Exercise materials ▸
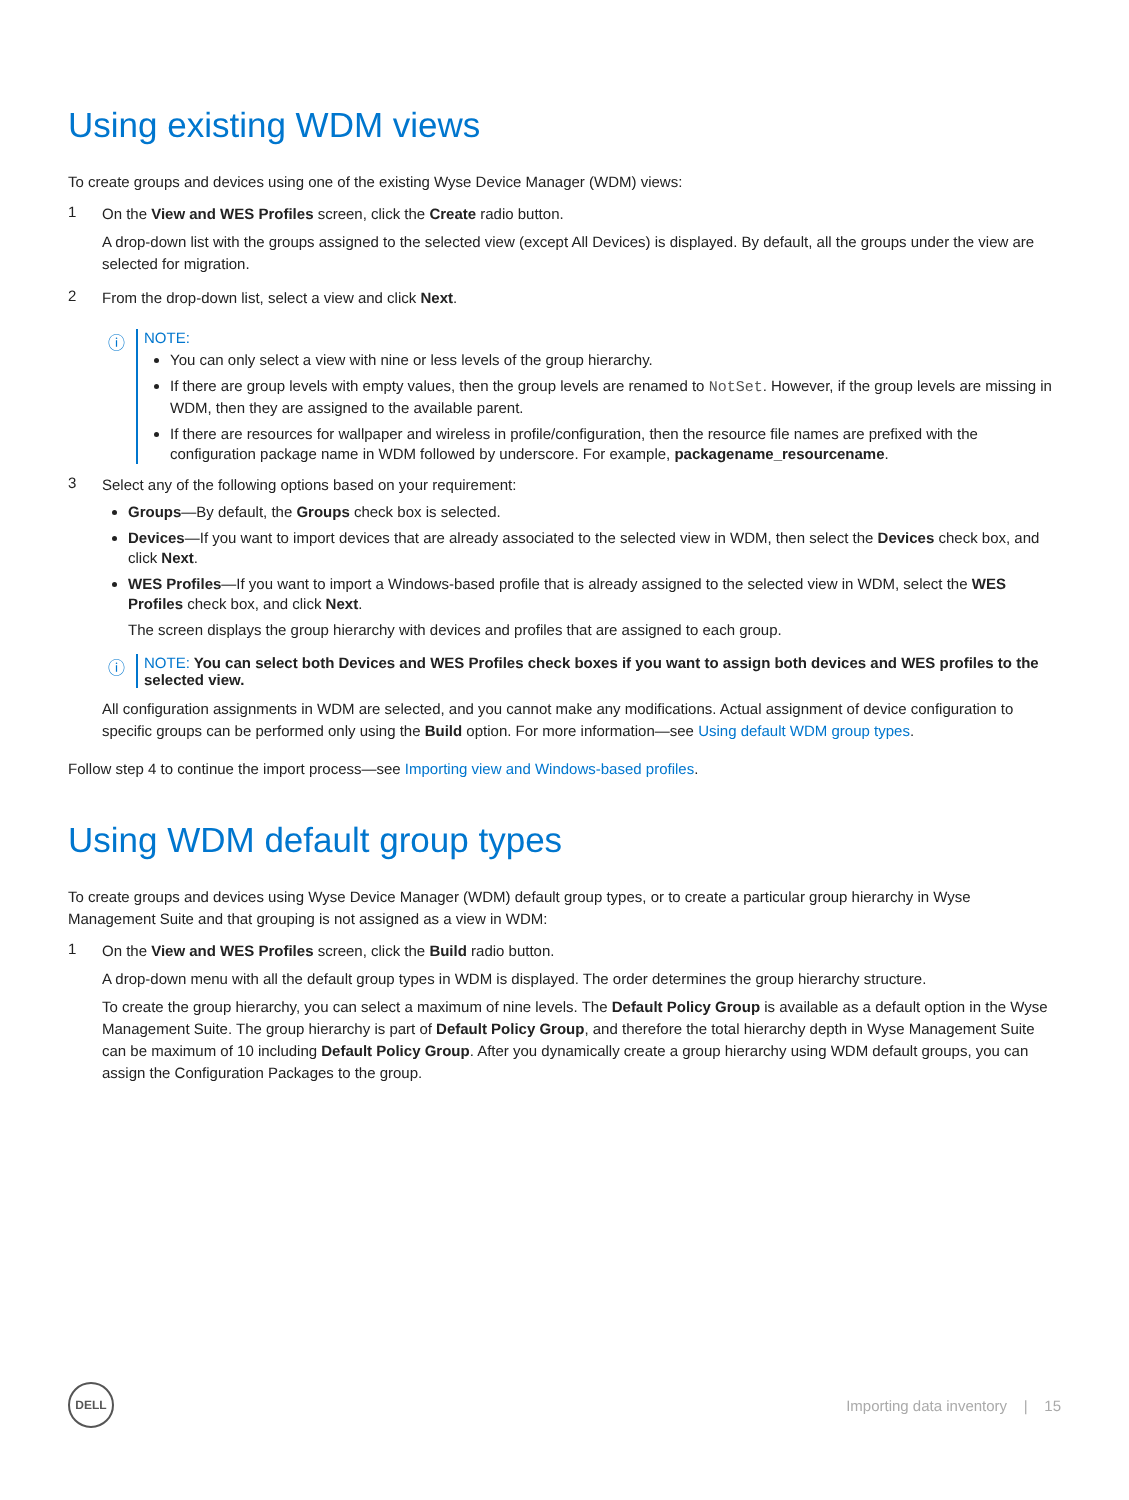Using existing WDM views
To create groups and devices using one of the existing Wyse Device Manager (WDM) views:
1
On the View and WES Profiles screen, click the Create radio button.
A drop-down list with the groups assigned to the selected view (except All Devices) is displayed. By default, all the groups under the view are selected for migration.
2
From the drop-down list, select a view and click Next.
ⓘ
NOTE:
You can only select a view with nine or less levels of the group hierarchy.
If there are group levels with empty values, then the group levels are renamed to NotSet. However, if the group levels are missing in WDM, then they are assigned to the available parent.
If there are resources for wallpaper and wireless in profile/configuration, then the resource file names are prefixed with the configuration package name in WDM followed by underscore. For example, packagename_resourcename.
3
Select any of the following options based on your requirement:
Groups—By default, the Groups check box is selected.
Devices—If you want to import devices that are already associated to the selected view in WDM, then select the Devices check box, and click Next.
WES Profiles—If you want to import a Windows-based profile that is already assigned to the selected view in WDM, select the WES Profiles check box, and click Next.
The screen displays the group hierarchy with devices and profiles that are assigned to each group.
ⓘ NOTE: You can select both Devices and WES Profiles check boxes if you want to assign both devices and WES profiles to the selected view.
All configuration assignments in WDM are selected, and you cannot make any modifications. Actual assignment of device configuration to specific groups can be performed only using the Build option. For more information—see Using default WDM group types.
Follow step 4 to continue the import process—see Importing view and Windows-based profiles.
Using WDM default group types
To create groups and devices using Wyse Device Manager (WDM) default group types, or to create a particular group hierarchy in Wyse Management Suite and that grouping is not assigned as a view in WDM:
1
On the View and WES Profiles screen, click the Build radio button.
A drop-down menu with all the default group types in WDM is displayed. The order determines the group hierarchy structure.
To create the group hierarchy, you can select a maximum of nine levels. The Default Policy Group is available as a default option in the Wyse Management Suite. The group hierarchy is part of Default Policy Group, and therefore the total hierarchy depth in Wyse Management Suite can be maximum of 10 including Default Policy Group. After you dynamically create a group hierarchy using WDM default groups, you can assign the Configuration Packages to the group.
DELL
Importing data inventory | 15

What the task asks ▸ Write out each line above that contains the word "Management".

Written answer ▸
To create groups and devices using Wyse Device Manager (WDM) default group types, or to create a particular group hierarchy in Wyse Management Suite and that grouping is not assigned as a view in WDM:
To create the group hierarchy, you can select a maximum of nine levels. The Default Policy Group is available as a default option in the Wyse Management Suite. The group hierarchy is part of Default Policy Group, and therefore the total hierarchy depth in Wyse Management Suite can be maximum of 10 including Default Policy Group. After you dynamically create a group hierarchy using WDM default groups, you can assign the Configuration Packages to the group.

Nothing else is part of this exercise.